Nonetheless, the annual increase in core inflation, excluding food and energy, remains stubbornly well above the US central bank's 2% target.

Operators are counting on a rate cut of 44 basis points next year, a little less than the two 25 basis point cuts planned by the Fed last week. She had planned four reductions in September. Market prices pushed back the first easing of 2025 until June.

The Dollar Index, which measures the U.S. currency against six of its major counterparties, was steady at 107.78 on Monday, near its two-year high of 108.54 hit on Friday.

The euro held steady at $1.0434, near a two-year low reached in November, and has lost 5.5% this year.

“When optimism is rising and market multiples are rising, all it takes is a little fear to remove the veneer of a market rally,” said Brian Jacobsen, chief economist at Annex Wealth Management .

“This year has seen a number of setbacks that, in retrospect, were just blips. In due course, they felt like existential crises. Perhaps the fact that the Fed is talking two reductions in 2025 instead of four is just another one of these obstacles.

The rising dollar, combined with inaction from the Bank of Japan last week and comments from Governor Kazuo Ueda reducing the chances of a Japanese rate hike next month, have left the yen near weak levels that could prompt authorities to intervene.

The yen was easier at 156.65 per dollar, near the five-month low it touched on Friday. The yen's fall has prompted verbal warnings from Tokyo authorities, and analysts expect further rants through the end of the year.

In what turned out to be another turbulent year, the yen hit multi-decade lows in late April and again in early July, falling as low as 161.96. for a dollar, which led to interventions from Tokyo. It then reached a 14-month high of 139.58 in September, before giving up those gains, returning to around 156 today.

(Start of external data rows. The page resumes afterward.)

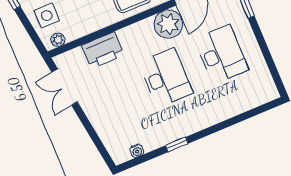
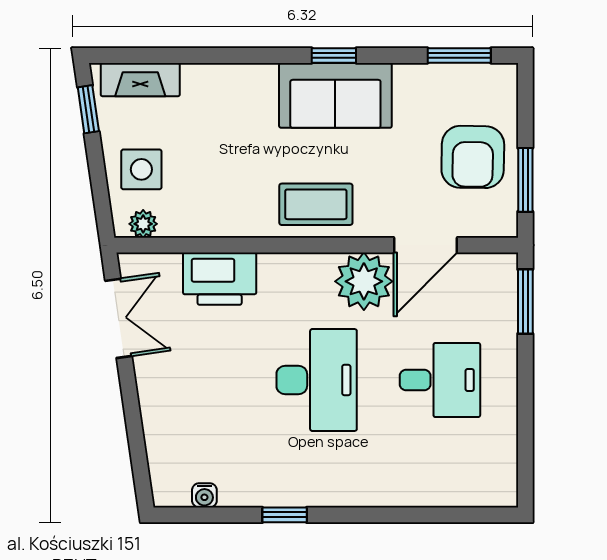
desk: (221, 54) -> (440, 380), width x0.73
double door: (65, 87) -> (119, 318), swing flipped

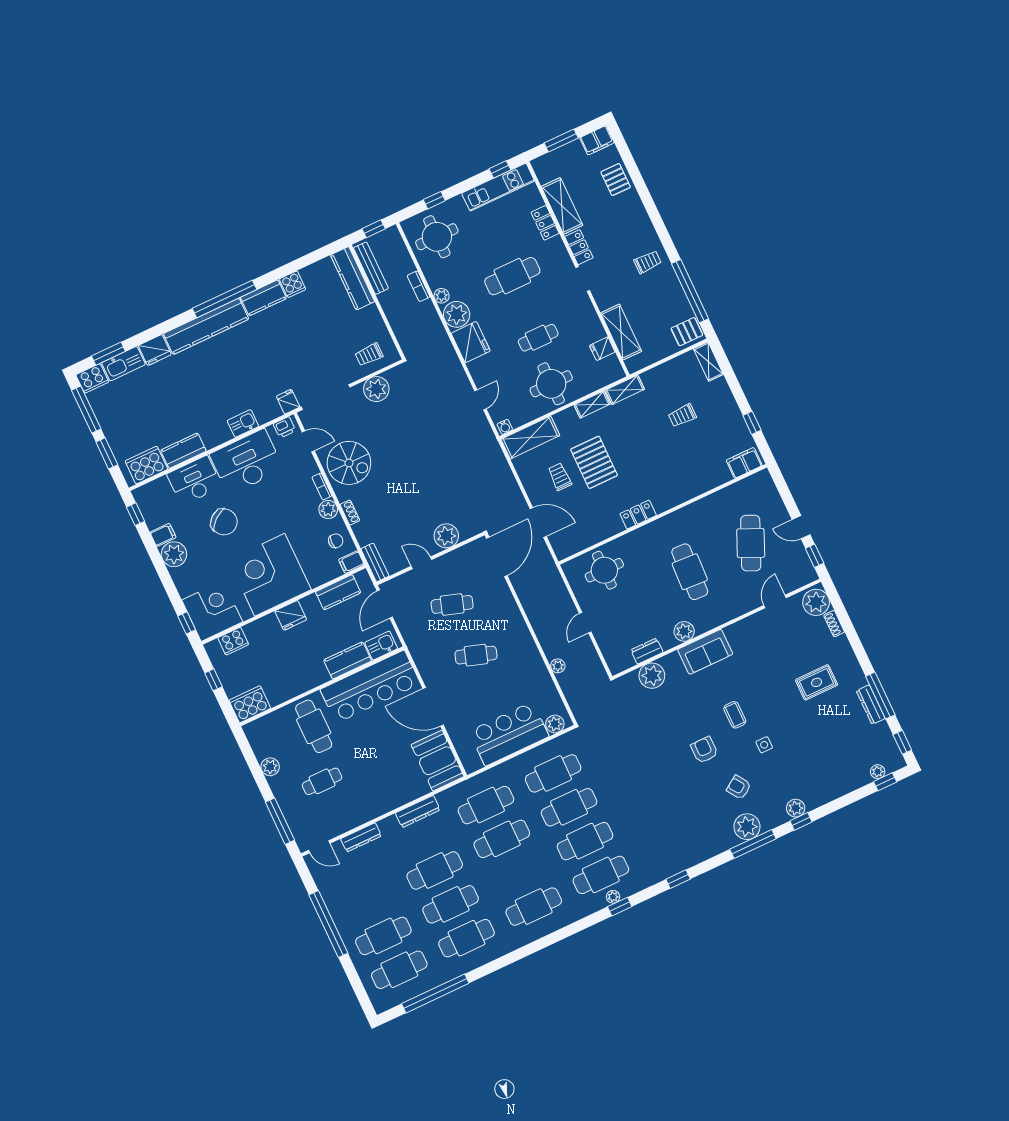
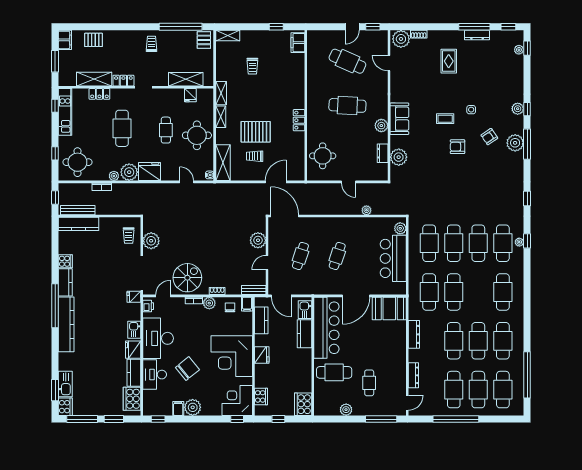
fridge: (155, 350) -> (133, 350), moved, turned 180
cafe table: (367, 902) -> (454, 390), added

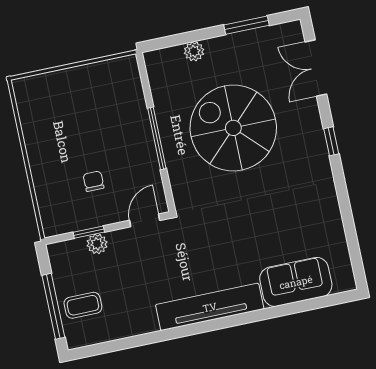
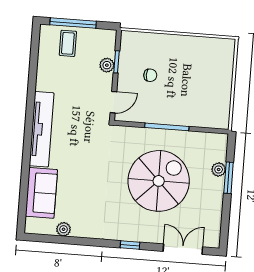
window: (246, 25) -> (229, 178), moved
door: (145, 220) -> (113, 102), hinge flipped
plant: (336, 238) -> (64, 229), added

The currency is under pressure from a strong dollar and a wide interest rate gap, which persists despite the Fed's rate cuts. It has lost more than 10% this year against the dollar and is expected to experience a fourth consecutive year of decline.

“The precarious element is that we are now entering a period of reduced liquidity, so policymakers and market participants must deal with the high risk of rapid movements that could push the yen to levels that have led to interventions in the past,” said Kyle Rodda, senior financial markets analyst at Capital.com.

“Friday's US inflation data will help Japanese authorities because, fundamentally, the depreciation of the yen is linked to the risks of rising inflation and interest rates in the United States.

In other currencies, the pound sterling was little changed at $1.25715, while the Australian and New Zealand dollars stabilized after touching two-year lows last week. [AUD/]

The Aussie hit $0.6247, while the kiwi was 0.2% lower at $0.5645.

In cryptocurrencies, bitcoin was slightly lower at $94,215.